The New York Times reports that an estimated 40 tons of ivory were poached and shipped from Africa in 2011. Using routes common to illicit drug trafficking, smugglers transport the ivory to coastal ports where goods often depart uninspected. The vast majority of the ivory arrives in China, where it sells for up to $1,300 per pound. Demand is fueled by a rising middle class, a desire for status symbols, and a belief that ivory talismans cure disease. With ivory tusks weighing over 100 pounds apiece, every poached elephant represents a sizable profit – and a potential boon to terror activity.
“The risk/reward equation remains heavily stacked in favor of poachers, and will only move in favor of conservationists when BOTH the demand and supply side dynamics are successfully addressed,” Richard Vigne, CEO of Ol Pejeta Conservancy, a Kenyan wildlife conservancy, told The Politic. “However, the primary driver of both elephant and rhino poaching remains demand from the Far East.”
Poaching also depletes endangered animal populations and the ecosystems they help support. From 2002 to 2011, the number of Central African elephants fell by 62 percent. Conservation groups warn that forest elephants, which help maintain forest density and facilitate the passage and feeding patterns of other wildlife, may be on the brink of extinction. Furthermore, wildlife populations and safe areas for tourist viewing provide many African countries with a major source of revenue, now at risk due to poaching.
In the absence of wide-scale, effective efforts by African governments to curb poaching, international governments and advocacy organizations have increased their roles. U.S. non-governmental organizations (NGOs) and the U.S. federal government have encouraged LRA defections through airdropping over 700,000 leaflets and deploying 100 American military personnel for non-combat support to African troops. Over the past five years, USAID contributions to combat wildlife trafficking globally totaled 24 million dollars. As U.S. Secretary of State, Hillary Clinton pledged American support for a global wildlife enforcement system to protect endangered species.
Another new strategy includes using unarmed aerial vehicles to monitor the areas where poaching often occurs and to provide real-time information to authorities to intercept poachers. Google has donated $5 million to the World Wildlife Fund for one such program.

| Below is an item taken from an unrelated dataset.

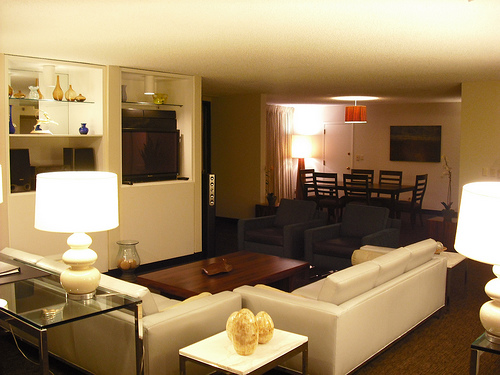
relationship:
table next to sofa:
[137, 249, 307, 296] [230, 237, 448, 374]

Other African organizations purchase their own drones to protect against poaching. Kenya’s Ol Pejeta Conservancy, home to a large black and white rhino population, was the target of a poaching incident in March 2013. The conservancy raised funds to purchase a drone from an American company, received in July 2013.
The deterrent effect of drones “will play a major role in making people rethink the balance between risks and benefits when poaching,” explained Robert Breare, Ol Pejeta Commercial Director, to The Politic. “[Drones] are not a ‘silver-bullet’ solution, but rather an addition to the armory against what is becoming an increasingly sophisticated and professional poaching onslaught.”
While efforts to combat poaching continue to evolve, critics argue that the U.S. and the international community must dedicate more resources and broaden their tactics to fully address the poaching epidemic. As some of Africa’s most violent militias increasingly derive financial support from the sale of ivory, poaching poses not only an ecological danger, but also a threat to regional and global security.